At First Baptist Church of Sulphur, La., with a pre-COVID pandemic attendance of 140, senior pastor Michael Linton counseled the congregation May 29 after the report.
“It is a repeated catalogue of failure of some Southern Baptist leaders to act responsibly when confronted with repeated acts of sexual abuse in our SBC churches,” he said of the report. “While it is true that our denominational polity doesn’t allow for oversight of our churches by the convention, there is an extreme distance between doing nothing and defying polity. The Executive Committee leaders chose repeatedly and for years to do nothing.
“What this means for our church locally is that we must take every precaution to protect our people from predators. We do much, but I’m certain there is more we could do. We will, again, be examining how we protect children especially, but any who would be vulnerable to abuse.”
He assured the congregation that “should someone in our church be credibly accused of abuse, as well as the police being immediately called, the church will be informed and steps will be taken to distance the perpetrator from any other opportunities for abuse.”
He welcomed repentance and accountability among Southern Baptists.
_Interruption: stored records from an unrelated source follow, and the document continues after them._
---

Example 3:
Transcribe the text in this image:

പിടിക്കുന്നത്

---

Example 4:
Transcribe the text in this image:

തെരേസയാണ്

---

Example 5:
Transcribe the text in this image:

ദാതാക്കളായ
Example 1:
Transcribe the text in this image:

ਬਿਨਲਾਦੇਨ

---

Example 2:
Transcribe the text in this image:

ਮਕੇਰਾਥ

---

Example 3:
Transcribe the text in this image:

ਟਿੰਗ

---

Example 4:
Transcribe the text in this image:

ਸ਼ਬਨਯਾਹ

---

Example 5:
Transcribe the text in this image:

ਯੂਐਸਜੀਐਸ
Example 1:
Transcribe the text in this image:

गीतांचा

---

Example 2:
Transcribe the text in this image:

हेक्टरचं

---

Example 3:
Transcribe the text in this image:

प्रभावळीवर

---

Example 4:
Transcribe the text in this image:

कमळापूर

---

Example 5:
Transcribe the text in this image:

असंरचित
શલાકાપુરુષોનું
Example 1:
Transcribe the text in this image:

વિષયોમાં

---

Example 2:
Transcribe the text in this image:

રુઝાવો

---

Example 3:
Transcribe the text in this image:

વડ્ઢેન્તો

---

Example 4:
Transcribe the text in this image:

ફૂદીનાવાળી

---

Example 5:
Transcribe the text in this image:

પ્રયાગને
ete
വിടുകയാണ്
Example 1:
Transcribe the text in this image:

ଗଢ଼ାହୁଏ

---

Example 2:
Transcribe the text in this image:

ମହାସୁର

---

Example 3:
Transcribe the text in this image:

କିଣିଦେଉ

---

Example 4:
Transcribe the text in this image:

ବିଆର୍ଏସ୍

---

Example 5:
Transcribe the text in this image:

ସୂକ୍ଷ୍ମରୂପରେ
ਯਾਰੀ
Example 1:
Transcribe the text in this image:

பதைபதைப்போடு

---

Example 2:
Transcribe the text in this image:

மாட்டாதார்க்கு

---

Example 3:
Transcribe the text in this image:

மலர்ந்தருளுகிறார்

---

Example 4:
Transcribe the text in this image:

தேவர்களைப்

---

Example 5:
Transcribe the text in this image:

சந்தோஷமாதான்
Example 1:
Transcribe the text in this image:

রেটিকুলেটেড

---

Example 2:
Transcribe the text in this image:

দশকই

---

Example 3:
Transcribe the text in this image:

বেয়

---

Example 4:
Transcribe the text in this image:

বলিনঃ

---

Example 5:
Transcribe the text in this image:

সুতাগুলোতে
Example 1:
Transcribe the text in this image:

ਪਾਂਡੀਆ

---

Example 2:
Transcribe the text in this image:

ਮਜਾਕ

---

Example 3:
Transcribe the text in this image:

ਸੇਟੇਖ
“This is a horrible time for our convention, and the reckoning may be the end of us. If so, we have reaped what we have sown,” he said. “If we repent, provide care and restitution for those we have further abused by our silence, better protect those who are most vulnerable and make the necessary changes to never let this happen again, God may be gracious and allow the SBC to continue and pick up the pieces.”
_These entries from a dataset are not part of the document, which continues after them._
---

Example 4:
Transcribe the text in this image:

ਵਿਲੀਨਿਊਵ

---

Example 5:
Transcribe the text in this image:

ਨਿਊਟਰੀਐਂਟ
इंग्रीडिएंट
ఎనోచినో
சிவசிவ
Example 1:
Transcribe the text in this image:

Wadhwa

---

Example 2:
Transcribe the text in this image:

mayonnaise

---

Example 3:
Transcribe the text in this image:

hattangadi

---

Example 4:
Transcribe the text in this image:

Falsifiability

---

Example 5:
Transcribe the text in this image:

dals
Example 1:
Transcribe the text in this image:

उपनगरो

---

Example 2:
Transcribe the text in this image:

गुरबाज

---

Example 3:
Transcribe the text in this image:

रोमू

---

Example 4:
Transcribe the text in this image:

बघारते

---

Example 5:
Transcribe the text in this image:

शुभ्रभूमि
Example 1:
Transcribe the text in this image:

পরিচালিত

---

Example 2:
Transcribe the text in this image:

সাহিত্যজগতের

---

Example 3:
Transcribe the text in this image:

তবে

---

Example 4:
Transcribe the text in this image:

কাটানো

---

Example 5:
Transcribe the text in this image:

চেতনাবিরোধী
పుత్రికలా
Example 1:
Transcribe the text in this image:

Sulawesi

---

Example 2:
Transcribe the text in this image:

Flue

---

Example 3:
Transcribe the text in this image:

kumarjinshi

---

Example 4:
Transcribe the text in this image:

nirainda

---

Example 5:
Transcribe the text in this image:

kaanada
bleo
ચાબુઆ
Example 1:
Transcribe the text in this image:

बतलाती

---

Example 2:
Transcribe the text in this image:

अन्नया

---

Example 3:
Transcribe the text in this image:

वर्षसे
Darrell Gwaltney, interim pastor of First Baptist Nashville that averaged 630 in Sunday worship before the COVID-19 pandemic, petitioned Jesus to “create something new.”
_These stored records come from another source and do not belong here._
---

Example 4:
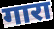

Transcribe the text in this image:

गारा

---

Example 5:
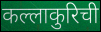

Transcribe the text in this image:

कल्लाकुरिची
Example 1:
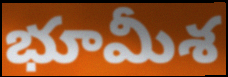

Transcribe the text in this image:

భూమీశ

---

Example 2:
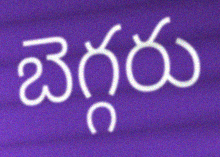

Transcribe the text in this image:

బెగ్గరు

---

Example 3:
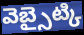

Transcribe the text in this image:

వెబ్సైట్కి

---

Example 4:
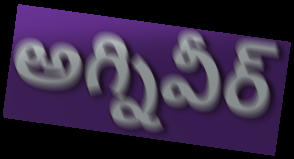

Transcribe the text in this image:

అగ్నివీర్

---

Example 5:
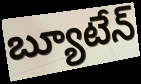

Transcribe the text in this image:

బ్యూటేన్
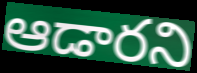
ఆడారని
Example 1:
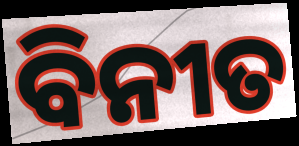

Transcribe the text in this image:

ବିନୀତ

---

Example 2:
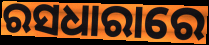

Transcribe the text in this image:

ରସଧାରାରେ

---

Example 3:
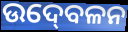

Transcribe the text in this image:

ଉଦ୍‍ବେଳନ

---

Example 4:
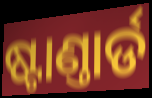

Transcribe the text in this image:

ଷ୍ଟାଣ୍ତାର୍ଡ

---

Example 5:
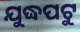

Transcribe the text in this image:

ଯୁଦ୍ଧପଟୁ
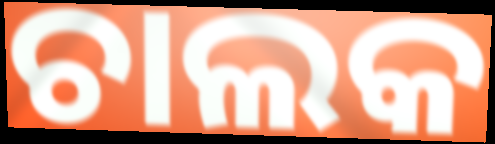
ଚାଲକ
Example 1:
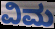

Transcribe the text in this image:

ವಿಮ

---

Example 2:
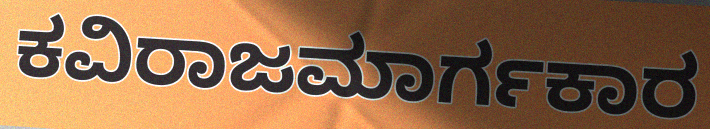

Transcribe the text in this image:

ಕವಿರಾಜಮಾರ್ಗಕಾರ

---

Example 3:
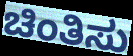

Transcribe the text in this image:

ಚಿಂತಿಸು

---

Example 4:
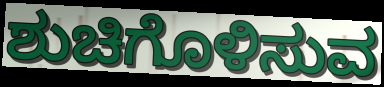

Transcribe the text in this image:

ಶುಚಿಗೊಳಿಸುವ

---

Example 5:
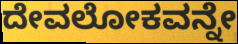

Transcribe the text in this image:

ದೇವಲೋಕವನ್ನೇ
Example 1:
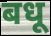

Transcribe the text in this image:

बधू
“How is the heart of God grieved at these very real stories about people who suffered abuse. See, we cannot come in these doors and pretend these painful things are not happening among us and in our world,” said Gwaltney, who began serving in late March as interim pastor. “We are the people of God who have been called out of the darkness and into great light. We are called to be the heart of God for the world to see something new. Jesus, make something new within us,” he said, referencing an original song sung by guest music minister C. Scott Shepherd of the Tennessee Baptist Mission Board. “Oh, people of God, we have work to do.”
He thanked First Nashville trustees for releasing a statement to the congregation “to express our sorrow and our commitment to be a congregation that supports victims, and be a positive advocate for change to foster an environment that empowers victims to come forward to report abuse while holding abusers accountable.”
Carter McNeese, in his first year as senior pastor of First Baptist Church in Fairmont, N.C., released a statement on Facebook shortly after the report’s release, and was preparing a formal statement to his congregation when Baptist Press contacted him May 31.
“I want to say this clearly and succinctly: there is no place in the body of Christ for unrepentant sinners of any stripe. There is no place for those that cover up the sins of others,” he said May 22 on Facebook. “There is no place for those that harass and demean victims. I trust the agency that was contracted to write this report and I trust the men and women who were named to the SATF (Sex Abuse Task Force.)
“Further, I fully believe that we will not see renewal and revival in our convention and in our churches until we pull sin out into the light, confess and repent. Thus, the work of the SATF is not, as some have claimed, a distraction from the gospel, rather it is gospel work, work that must be done if we are to see renewal and revival.”
If you are/have been a victim of sexual abuse or suspect sexual abuse by a pastor, staff member or member of a Southern Baptist church or entity, please reach out for help at 202-864-5578 or [email protected]. All calls are confidential.
(EDITOR’S NOTE – Diana Chandler is Baptist Press’ senior writer.)